Penatalaksanaan penderita appendicitis baik tanpa komplikasi maupun dengan komplikasi adalah operasi. Bila tidak mengalami komplikasi pasien dapat dipulangkan pada hari itu juga jika daerah operasi aman sedangkan penderita yang mengalami komplikasi perlu perawatan yang intensif. Selanjutnya, perlu dilakukan kontrol untuk mengangkat jahitan dan perawatan luka untuk mencegah infeksi luka pasca operasi.44 Penatalaksanaan konservatif dilakukan untuk mencegah infeksi.
Hasil analisa statistik menggunakan uji Chi-square dengan koreksi Yates didapat nilai p(0,303)>0,05, artinya tidak ada perbedaan proporsi yang bermakna antara status komplikasi berdasarkan keadaan sewaktu pulang.
6.3.8. Penatalaksanaan Medis Berdasarkan Keadaan Sewaktu Pulang
Proporsi penatalaksanaan medis berdasarkan keadaan sewaktu pulang penderita appendicitis rawat inap di Rumah Sakit Tembakau Deli PTP Nusantara II Medan tahun 2005-2009 dapat dilihat pada gambar berikut ini.
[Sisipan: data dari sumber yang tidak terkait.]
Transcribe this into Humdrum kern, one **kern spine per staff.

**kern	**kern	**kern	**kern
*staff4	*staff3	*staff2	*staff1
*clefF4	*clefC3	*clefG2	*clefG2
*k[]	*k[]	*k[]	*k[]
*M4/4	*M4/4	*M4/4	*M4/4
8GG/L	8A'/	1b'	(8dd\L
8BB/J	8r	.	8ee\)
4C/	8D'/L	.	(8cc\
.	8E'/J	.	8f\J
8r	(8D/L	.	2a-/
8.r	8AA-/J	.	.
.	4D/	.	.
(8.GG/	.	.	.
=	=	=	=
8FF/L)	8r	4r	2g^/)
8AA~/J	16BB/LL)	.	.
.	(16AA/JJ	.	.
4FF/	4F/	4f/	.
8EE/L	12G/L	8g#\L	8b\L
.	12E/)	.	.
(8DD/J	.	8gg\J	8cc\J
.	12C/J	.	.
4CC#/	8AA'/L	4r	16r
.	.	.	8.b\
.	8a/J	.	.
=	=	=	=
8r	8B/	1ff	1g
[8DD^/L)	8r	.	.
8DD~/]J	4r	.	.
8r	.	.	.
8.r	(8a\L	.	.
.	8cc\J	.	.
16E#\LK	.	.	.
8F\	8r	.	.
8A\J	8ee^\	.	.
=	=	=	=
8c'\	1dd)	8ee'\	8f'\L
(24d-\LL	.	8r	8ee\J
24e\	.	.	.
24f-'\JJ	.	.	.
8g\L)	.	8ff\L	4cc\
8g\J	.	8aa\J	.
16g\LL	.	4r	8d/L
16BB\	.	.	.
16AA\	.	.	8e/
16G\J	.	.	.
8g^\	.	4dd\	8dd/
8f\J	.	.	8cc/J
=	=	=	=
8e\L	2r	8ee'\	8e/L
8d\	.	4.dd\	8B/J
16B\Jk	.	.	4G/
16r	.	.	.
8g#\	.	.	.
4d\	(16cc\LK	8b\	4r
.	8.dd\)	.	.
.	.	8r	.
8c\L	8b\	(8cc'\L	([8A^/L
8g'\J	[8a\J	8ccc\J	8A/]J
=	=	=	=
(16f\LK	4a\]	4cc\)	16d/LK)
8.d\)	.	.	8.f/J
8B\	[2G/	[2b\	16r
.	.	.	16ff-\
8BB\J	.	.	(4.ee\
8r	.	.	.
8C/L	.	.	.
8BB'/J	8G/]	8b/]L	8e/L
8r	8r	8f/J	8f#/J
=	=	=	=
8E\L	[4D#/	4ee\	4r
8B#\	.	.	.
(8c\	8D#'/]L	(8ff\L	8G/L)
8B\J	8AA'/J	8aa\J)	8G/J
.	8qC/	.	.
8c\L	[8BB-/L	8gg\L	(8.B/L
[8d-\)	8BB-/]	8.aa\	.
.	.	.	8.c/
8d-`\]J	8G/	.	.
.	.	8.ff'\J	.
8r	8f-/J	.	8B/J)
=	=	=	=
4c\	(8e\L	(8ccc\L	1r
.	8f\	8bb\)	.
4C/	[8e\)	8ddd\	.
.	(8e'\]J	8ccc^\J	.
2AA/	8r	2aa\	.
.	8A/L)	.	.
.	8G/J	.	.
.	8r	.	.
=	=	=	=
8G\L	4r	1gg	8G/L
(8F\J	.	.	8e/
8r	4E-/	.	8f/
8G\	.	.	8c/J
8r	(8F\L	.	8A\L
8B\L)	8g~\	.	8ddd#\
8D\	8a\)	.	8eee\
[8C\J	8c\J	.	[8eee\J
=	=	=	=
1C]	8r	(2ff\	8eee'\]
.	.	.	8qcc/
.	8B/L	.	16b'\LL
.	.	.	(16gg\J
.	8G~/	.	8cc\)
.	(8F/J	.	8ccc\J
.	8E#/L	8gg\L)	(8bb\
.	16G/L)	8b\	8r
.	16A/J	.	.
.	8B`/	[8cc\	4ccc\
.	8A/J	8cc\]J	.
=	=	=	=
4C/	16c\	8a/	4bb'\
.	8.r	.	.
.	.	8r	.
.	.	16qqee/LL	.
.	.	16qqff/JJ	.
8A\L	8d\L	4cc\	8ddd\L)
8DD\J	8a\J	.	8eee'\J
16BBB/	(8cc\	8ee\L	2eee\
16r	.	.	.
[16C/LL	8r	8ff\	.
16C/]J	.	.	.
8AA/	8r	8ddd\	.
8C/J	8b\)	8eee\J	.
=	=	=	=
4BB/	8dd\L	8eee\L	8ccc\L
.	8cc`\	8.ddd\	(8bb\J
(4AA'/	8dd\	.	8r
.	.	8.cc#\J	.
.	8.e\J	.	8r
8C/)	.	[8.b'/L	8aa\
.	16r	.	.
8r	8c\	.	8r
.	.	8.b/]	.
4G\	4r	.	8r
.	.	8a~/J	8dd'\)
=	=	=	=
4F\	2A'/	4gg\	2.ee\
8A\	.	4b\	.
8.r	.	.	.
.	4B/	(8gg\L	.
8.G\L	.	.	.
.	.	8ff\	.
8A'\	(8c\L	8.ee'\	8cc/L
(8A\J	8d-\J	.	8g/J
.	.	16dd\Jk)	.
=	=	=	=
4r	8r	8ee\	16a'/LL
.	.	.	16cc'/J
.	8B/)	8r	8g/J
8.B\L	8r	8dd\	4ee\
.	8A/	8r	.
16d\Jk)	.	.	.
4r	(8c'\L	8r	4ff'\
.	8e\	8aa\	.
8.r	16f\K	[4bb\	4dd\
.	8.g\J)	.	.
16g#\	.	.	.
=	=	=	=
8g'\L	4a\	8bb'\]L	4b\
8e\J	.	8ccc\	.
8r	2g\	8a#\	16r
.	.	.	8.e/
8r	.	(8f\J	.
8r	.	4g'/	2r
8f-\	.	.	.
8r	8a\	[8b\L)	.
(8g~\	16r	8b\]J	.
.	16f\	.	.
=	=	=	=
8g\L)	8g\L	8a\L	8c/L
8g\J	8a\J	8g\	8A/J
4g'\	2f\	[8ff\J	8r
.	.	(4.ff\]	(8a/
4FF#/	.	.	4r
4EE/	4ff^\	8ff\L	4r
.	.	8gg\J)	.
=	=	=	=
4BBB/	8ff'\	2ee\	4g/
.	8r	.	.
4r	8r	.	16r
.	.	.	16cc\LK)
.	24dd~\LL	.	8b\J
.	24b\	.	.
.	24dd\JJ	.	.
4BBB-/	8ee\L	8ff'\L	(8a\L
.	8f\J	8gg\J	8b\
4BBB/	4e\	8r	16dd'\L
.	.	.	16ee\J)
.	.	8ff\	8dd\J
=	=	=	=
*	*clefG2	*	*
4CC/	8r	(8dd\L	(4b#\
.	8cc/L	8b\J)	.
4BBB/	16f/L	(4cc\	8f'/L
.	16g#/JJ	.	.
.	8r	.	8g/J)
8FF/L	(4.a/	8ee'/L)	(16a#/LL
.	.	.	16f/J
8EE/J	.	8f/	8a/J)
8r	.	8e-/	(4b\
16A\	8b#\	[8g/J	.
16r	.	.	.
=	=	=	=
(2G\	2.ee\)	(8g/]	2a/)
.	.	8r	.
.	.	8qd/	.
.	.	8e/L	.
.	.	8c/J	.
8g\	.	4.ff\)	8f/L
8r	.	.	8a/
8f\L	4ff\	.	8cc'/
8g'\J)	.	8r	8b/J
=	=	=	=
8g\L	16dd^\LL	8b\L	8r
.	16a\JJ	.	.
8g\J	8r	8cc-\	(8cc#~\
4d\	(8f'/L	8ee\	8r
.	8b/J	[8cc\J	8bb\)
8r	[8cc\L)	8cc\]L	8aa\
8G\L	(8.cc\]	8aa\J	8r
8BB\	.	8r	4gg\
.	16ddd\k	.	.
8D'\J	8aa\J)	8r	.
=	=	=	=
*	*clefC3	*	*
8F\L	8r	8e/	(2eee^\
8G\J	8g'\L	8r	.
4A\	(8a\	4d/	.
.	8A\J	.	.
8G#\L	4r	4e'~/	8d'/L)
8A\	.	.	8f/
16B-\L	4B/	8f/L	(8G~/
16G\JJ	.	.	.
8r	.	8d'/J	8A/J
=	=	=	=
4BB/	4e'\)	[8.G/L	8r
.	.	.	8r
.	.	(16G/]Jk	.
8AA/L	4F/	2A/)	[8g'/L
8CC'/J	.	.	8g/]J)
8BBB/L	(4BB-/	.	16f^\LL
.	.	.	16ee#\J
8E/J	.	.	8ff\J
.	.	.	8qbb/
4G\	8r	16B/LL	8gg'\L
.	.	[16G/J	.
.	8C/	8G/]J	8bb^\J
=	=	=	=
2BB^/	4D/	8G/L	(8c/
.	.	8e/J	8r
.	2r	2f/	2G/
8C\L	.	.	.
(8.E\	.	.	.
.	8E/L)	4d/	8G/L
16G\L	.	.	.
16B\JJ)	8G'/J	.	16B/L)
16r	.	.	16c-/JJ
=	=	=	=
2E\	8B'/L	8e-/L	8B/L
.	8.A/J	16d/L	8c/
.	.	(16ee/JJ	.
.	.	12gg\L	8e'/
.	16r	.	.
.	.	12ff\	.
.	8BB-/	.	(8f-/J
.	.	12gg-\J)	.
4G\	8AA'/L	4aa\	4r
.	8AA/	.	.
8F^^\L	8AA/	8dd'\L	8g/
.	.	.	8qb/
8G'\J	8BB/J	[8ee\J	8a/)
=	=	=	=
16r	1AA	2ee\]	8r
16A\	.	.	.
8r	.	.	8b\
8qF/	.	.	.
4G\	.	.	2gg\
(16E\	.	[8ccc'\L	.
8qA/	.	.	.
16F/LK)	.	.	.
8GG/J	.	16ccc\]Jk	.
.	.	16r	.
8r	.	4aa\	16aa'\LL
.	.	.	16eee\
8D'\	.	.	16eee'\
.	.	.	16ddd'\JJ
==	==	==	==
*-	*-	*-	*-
Gambar 6.21. Diagram Bar Distribusi Proporsi Penatalaksanaan Medis Berdasarkan Keadaan Sewaktu Pulang Penderita Appendicitis Rawat Inap di Rumah Sakit Tembakau Deli PTP Nusantara II Medan Tahun 2005-2009
Hasil analisa statistik menggunakan uji Chi-square dengan koreksi Yates didapat nilai p(0,000)<0,05, artinya ada perbedaan proporsi yang bermakna antara penatalaksanaan medis berdasarkan keadaan sewaktu pulang. Pulang sembuh semuanya dilakukan penatalaksanaan operasi.
Bila diagnosa klinis sudah jelas maka tindakan paling tepat adalah apendektomi. Penundaan operasi dengan pemberian antibiotik dapat menyebabkan komplikasi dan appendicitis rekurens.24 Penatalaksanaan konservatif dilakukan pada penderita appendicitis yang tidak bersedia untuk dioperasi. Semua penderita penatalaksanaan konservatif pulang atas permintaan sendiri.